Mr. X lived with Mrs. X and their many offspring on the other side of my family's property. Our backyards were neatly delienated by a chain link fence. From the vantage point of my fort, I observed him puttering around his yard on Sundays, putting things to rights, expressing the same tsk-tsking manner that so amused Suz at I at Pathfinder meetings. Sometimes, watching him through slitted eyes (I loved to do this sometimes, for it made everything slightly out of focus), I couldn't help but wonder what made him the way he was. Not just his fusiness, exactly, but why was he so involved in the church? Why, when my own stepdad, teetering as he did so close to the brink of hell, never darkened its doors?
I suspect what I was trying to puzzle out in my 10, 12, 13 year old mind was: how come men seemed to come in only two categories: monsters or geeks? My own biological father was neither, he belonged in a class all by himself. But I thought of him as seldom as possible, preferring to focus on the few men (a science teacher, my best friend's dad, Mr. X) in my narrow universe. What made someone like my stepdad so mean and hateful? Why did he treat everyone like something nasty he'd stepped in, and couldn't scrape off the bottom of his shoe? Why was Mr. X so ineffectual? No one seemed to take him seriously, not even his wife. I'd observed her smiling indulgently in an absent minded way when he got all wound up about nothing. That smile said plain as day he's just a child, really, so I'll just smile and nod.
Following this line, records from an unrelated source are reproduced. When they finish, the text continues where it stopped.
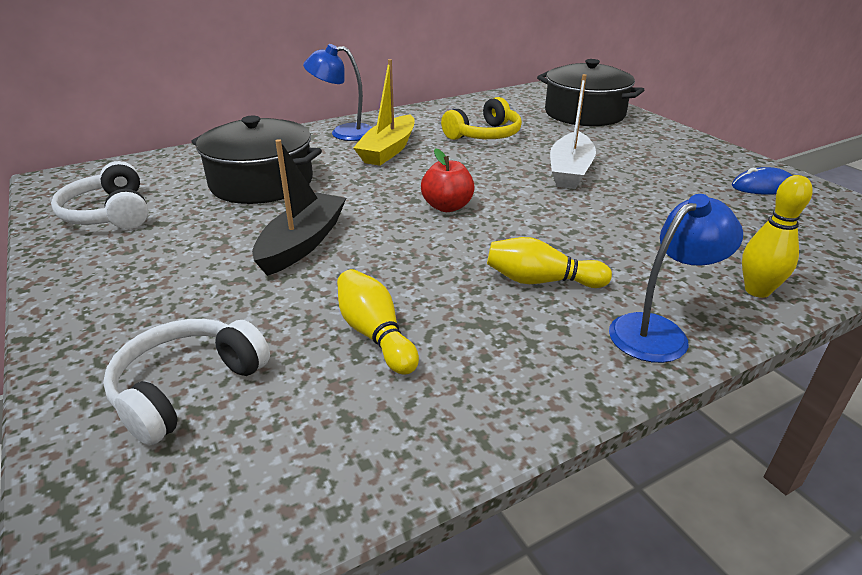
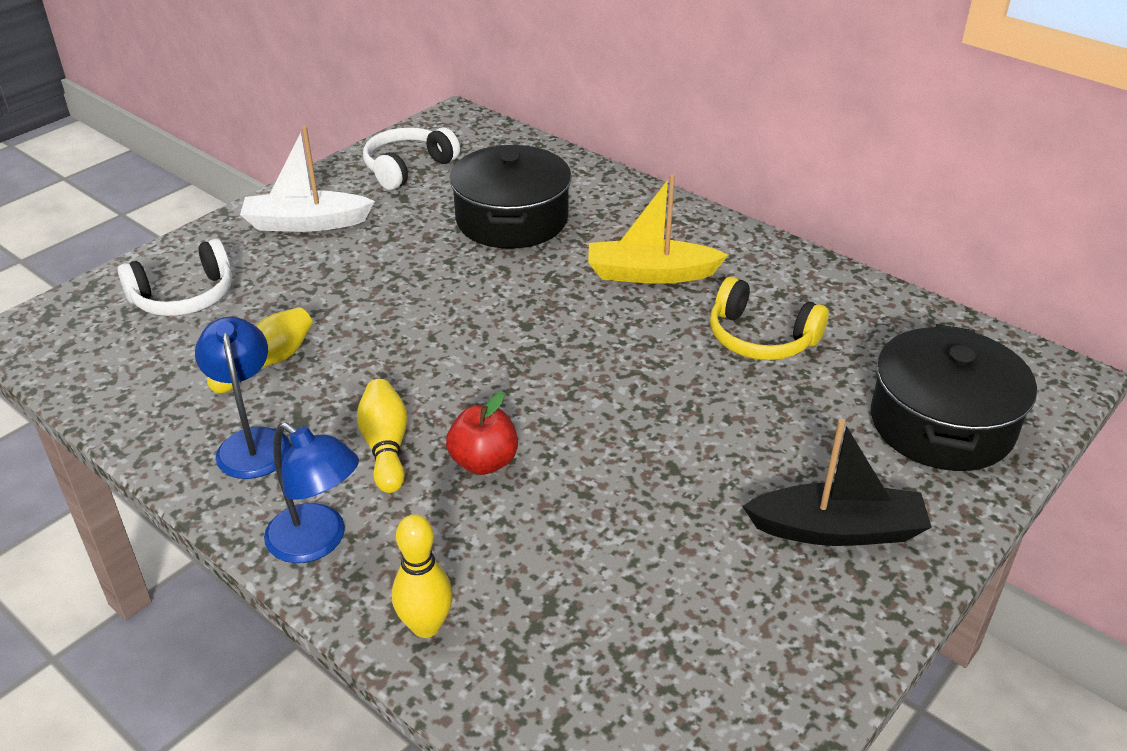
camera: 70 degrees right, 5 degrees up
white headphones [103,319,270,446] -> white headphones turned 135 degrees clockwise [118,239,232,316]
black boat [252,139,346,276] -> black boat moved to [742,419,932,546]
blue lamp [303,44,372,141] -> blue lamp moved to [195,317,291,479]
red apple [421,148,475,212] -> red apple moved to [446,392,518,475]
white boat [550,74,596,189] -> white boat moved to [240,126,375,232]
blue mouse [732,167,792,195] -> none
I think part of my needling Mr. X at Pathfinders stemmed from the fact that I could, safely. He wasn't going to beat me up or do unthinkable things to me. Here was a man who was not a bully. I bet he believed in all the church rules from the top of his balding head to the soles of his nerdy shoes, believed heart and soul. And so did I. Beneath my amusement at his intensity was a grudging respect, for we had this in common: we both wanted to please God. But that didn't stop me from continuing my little rebellions during Pathfinders, or even during church services.
Maybe I was trying to find out if God was safe, too.